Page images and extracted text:
_ _ _ _

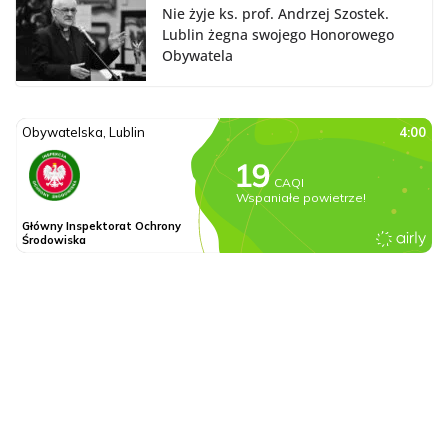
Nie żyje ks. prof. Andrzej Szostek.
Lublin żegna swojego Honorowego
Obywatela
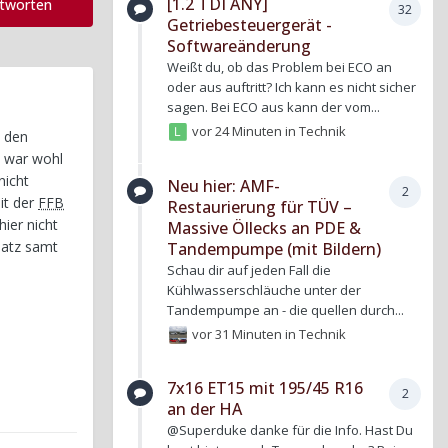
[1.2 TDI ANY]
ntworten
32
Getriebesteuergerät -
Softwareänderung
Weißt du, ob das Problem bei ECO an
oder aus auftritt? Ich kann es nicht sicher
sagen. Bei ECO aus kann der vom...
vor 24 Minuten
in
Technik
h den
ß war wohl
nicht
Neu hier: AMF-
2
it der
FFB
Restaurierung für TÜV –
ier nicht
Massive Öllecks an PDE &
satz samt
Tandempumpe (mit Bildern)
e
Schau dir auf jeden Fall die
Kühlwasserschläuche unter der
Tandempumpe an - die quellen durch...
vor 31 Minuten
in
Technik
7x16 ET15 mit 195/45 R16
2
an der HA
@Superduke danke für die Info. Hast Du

_ _ _ _

# Task to complete:
The lines to copy run from the one containing "oder aus auftritt? Ich kann es nicht sicher" through the last line above. Copy them exactly and include nothing else.

# Answer section:
oder aus auftritt? Ich kann es nicht sicher
sagen. Bei ECO aus kann der vom...
vor 24 Minuten
in
Technik
h den
ß war wohl
nicht
Neu hier: AMF-
2
it der
FFB
Restaurierung für TÜV –
ier nicht
Massive Öllecks an PDE &
satz samt
Tandempumpe (mit Bildern)
e
Schau dir auf jeden Fall die
Kühlwasserschläuche unter der
Tandempumpe an - die quellen durch...
vor 31 Minuten
in
Technik
7x16 ET15 mit 195/45 R16
2
an der HA
@Superduke danke für die Info. Hast Du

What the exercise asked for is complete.